Since the hardship has to be “extreme,” these waiver applications must be thoroughly prepared and documented.
How Do I Know If I Need This Form to Immigrate to the U.S.?
There are many complexities in the legal system and bureaucracy that go along with applying for immigration status in the U.S. The system is flawed and can be unfair.
At Pelton + Balducci, we believe that everyone deserves the chance to live their American Dream. That’s why we work with our clients to determine the best steps for them and their families to take on their path towards lawful immigration status.
Contact Pelton + Balducci Today
Our immigration attorneys have over 30+ years of combined experience specifically in immigration law, working at both the federal and appellate level, and at trial. We have helped hundreds of clients successfully make America their home.
Get in touch with us today so we can discuss what your options are, and to determine whether you or someone in your family needs the provisional I-601A process.
Frequently Asked Questions:
1.What is unlawful presence in immigration law?

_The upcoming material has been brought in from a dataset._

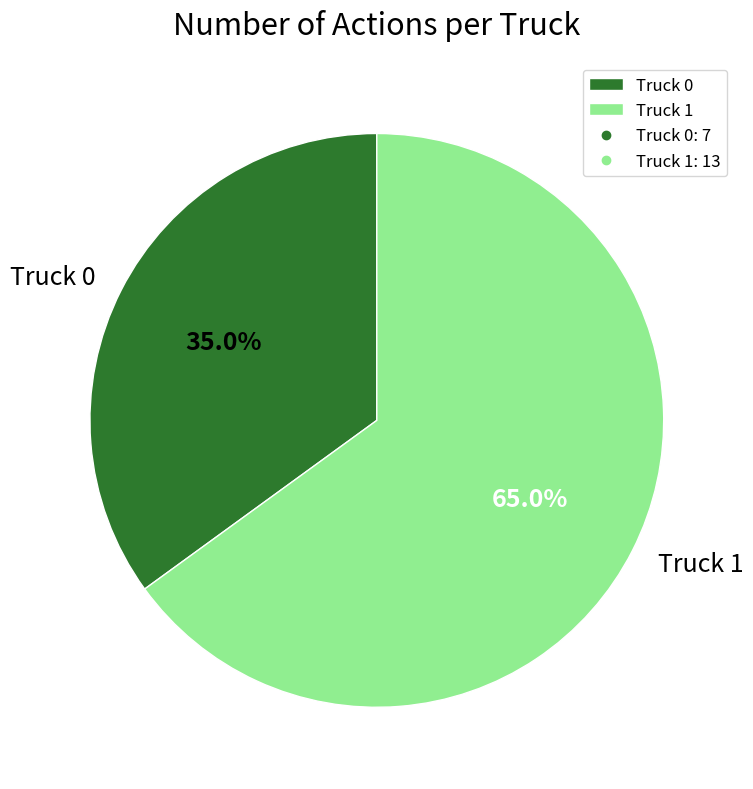

What portion of the pie excludes Truck 0?

65.0%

Unlawful presence is time spent in the United States without a valid immigration status. It becomes legally significant once you depart the U.S., as it can trigger re-entry bars of three or ten years depending on how much unlawful presence was accrued.
2.What is the 3-year or 10-year bar?
If you leave the U.S. after more than 180 days but less than one year of unlawful presence, you may face a three-year bar from returning. If you accrued one year or more, you may face a ten-year bar.
3.What does the I-601A provisional waiver do?
The I-601A allows eligible applicants to request a waiver of the unlawful presence bar before leaving the U.S. for their consular interview, significantly reducing the time they are separated from their families.
4.Who qualifies for the I-601A waiver?
Generally, applicants must be physically present in the U.S., have an approved immigrant visa petition, be over 17, and show that their U.S. citizen or permanent resident spouse or parent would suffer extreme hardship if the waiver is denied.
5.Can the I-601A waive other immigration issues?
No. The I-601A waiver only applies to unlawful presence. It does not forgive other grounds of inadmissibility such as criminal history, fraud, or prior immigration violations.
6.How do I know if the I-601A process is right for me?
Every case is different. Factors like how you entered the U.S., how long you’ve been here, your family relationships, and your immigration history all matter. Speaking with an immigration attorney can help determine whether the I-601A is appropriate or if another path is available.